1

I use perl regex capture groups to replace the pattern of a large number of files.

File example 1:

title="alpha" lorem ipsum lorem ipsum name="beta"

File example 2:

title="omega" Morbi posuere metus purus name="delta"

for

title="beta" lorem ipsum lorem ipsum
title="delta" Morbi posuere metus purus

using

find . -type f -exec perl -pi -w -e 's/title="(?'one'.*?)"(?'three'.*?)name="(?'two'.*?)"/title="\g{two}"\g{three}/g;' \{\} \;

(Note that (1) attribute values of title and name are unknown variables and (2) the content between title="alpha" and name="beta" differs. )
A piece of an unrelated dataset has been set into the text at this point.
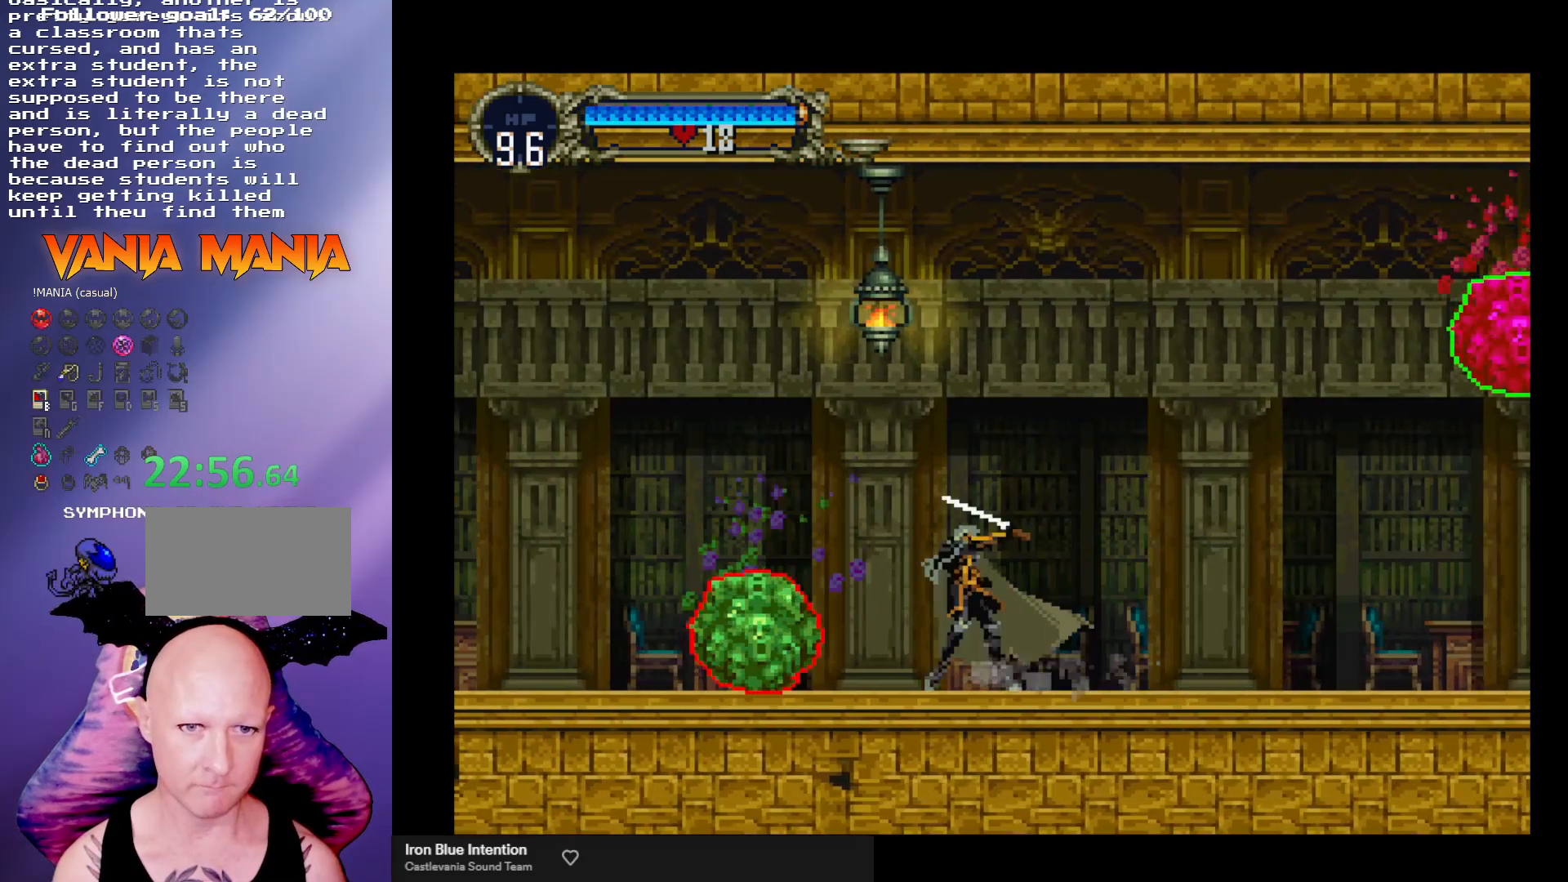
{"buttons": [], "left_stick": "right", "events": [[67, "X", "up"], [167, "left_stick", "left"], [500, "left_stick", "right"]]}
I am still learning perl regex. What am I doing wrong?

Andy Lester
  • 91,102
  • 13
  • 100
  • 152
  • 1
    It looks to me like your Perl regex may be fine, but you're making life (more) difficult for yourself because you're mixing it up with shell quoting. The `'` around the code is interrupted by the `'` symbols around your `(?'identifier'pattern')` bits. Try using `(?pattern)` instead, like this? `s/title="(?.*?)"(?.*?)name="(?.*?)"/title="\g{two}"\g{three}/g;` – Erwin Jul 29 '22 at 18:30

1 Answers1

1

Your challenge is the shell quoting, but also the user of named capture groups. I'm not quite clear on whether you can use those the way you do, in the substitution.

This works to accomplish your task, as I understand it:

find . -type f -exec perl -pi -w -e 's/title="(.*?)"(.*?)name="(.*?)"/title="$3"$2/g;' \{\} \;

For instance:

$ cat file1
title="alpha" lorem ipsum lorem ipsum name="beta"

$ cat file2
title="omega" Morbi posuere metus purus name="delta"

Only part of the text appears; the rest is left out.